[Page text]:

War is the gravest memory of human civilization and the World War II (WWII) was undoubtedly its most painful chapter.

In this global catastrophe, the Chinese people endured immense suffering and paid a devastating price, with more than 35 million military and civilian casualties, before ultimately winning victory in the Chinese People's War of Resistance Against Japanese Aggression.

After the war, the international community began a worldwide reckoning in the name of justice.

Among the most representative international trials were the Nuremberg Trials and the Tokyo Trials.

Together, they broke new ground in holding war criminals accountable through international law and laid an important legal foundation for the postwar international order and the development of international criminal justice.

My grandfather, John Magee, was one of the witnesses who testified at the Tokyo Trials.

In 1912, he came to China as a missionary. In December 1937, when the invading Japanese army captured Nanjing, the entire city was plunged into bloodshed and terror.

At that moment of grave danger, my grandfather chose to remain in Nanjing. Together with other international friends, he helped establish the Nanjing International Safety Zone, which provided refuge for about 250,000 Chinese civilians during the Nanjing Massacre.

They repeatedly stepped forward, using their own bodies to stop Japanese soldiers from attacking Chinese civilians.

[Given entries]:
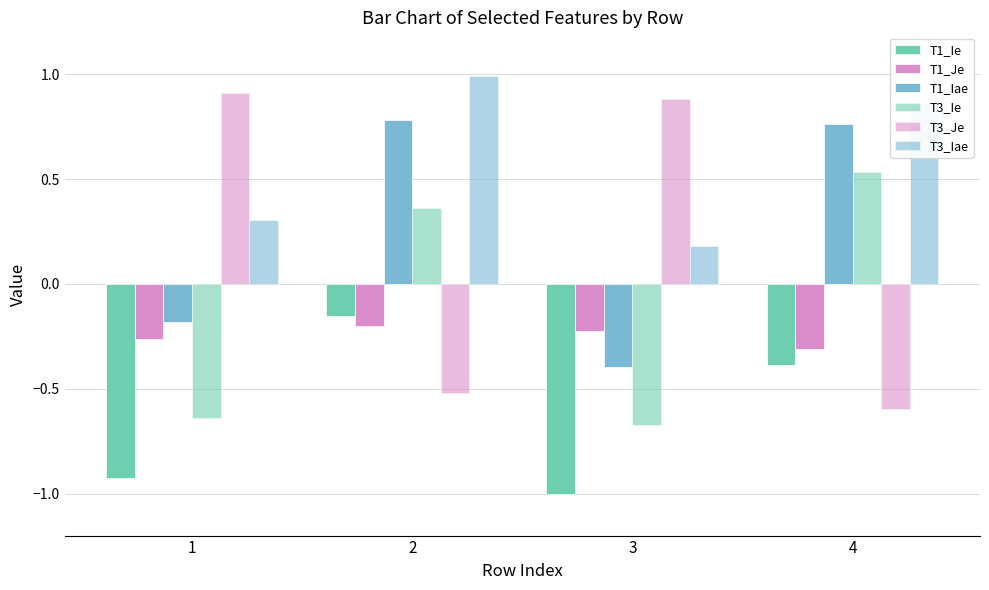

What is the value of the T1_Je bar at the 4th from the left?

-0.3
* * *
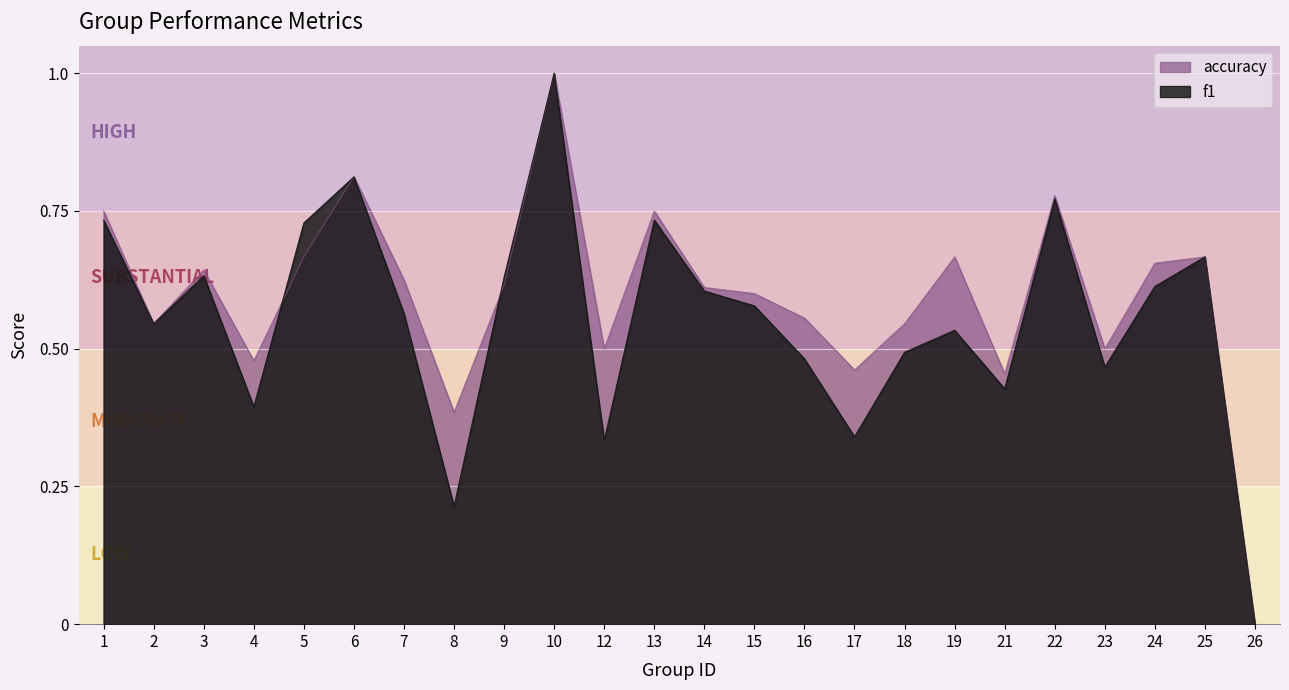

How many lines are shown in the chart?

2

[Problem requirements]:
Carry on the account above of John Magee and the Nanjing International Safety Zone, starting right after its last sentence.

[Solved exercise]:
The inhuman slaughter and atrocities committed by Imperial Japanese troops and the tragic suffering of innocent Chinese people deeply pained my grandfather.

To record the truth, my grandfather risked his own life and picked up the 16 millimeter camera that he had originally used to capture the daily lives of Nanjing residents.

At the constant risk of being killed, he secretly filmed the overwhelming evidence of Japanese atrocities. After the end of the WWII, he traveled to Tokyo, Japan, and testified before the International Military Tribunal for the Far East, recounting in court the atrocities committed by the Imperial Japanese Army that he had personally witnessed in Nanjing.

The precious footage he filmed remains the only known moving images of the Nanjing Massacre discovered to date.

My grandfather's act of justice was part of my upbringing, giving me a deeply personal sense of the cruelty of war.

Because of this inheritance and emotional bond, I chose to become a photographer when I grew up, using the camera to record the world.

The courage my grandfather showed in standing up amid despair continues to inspire and guide me today.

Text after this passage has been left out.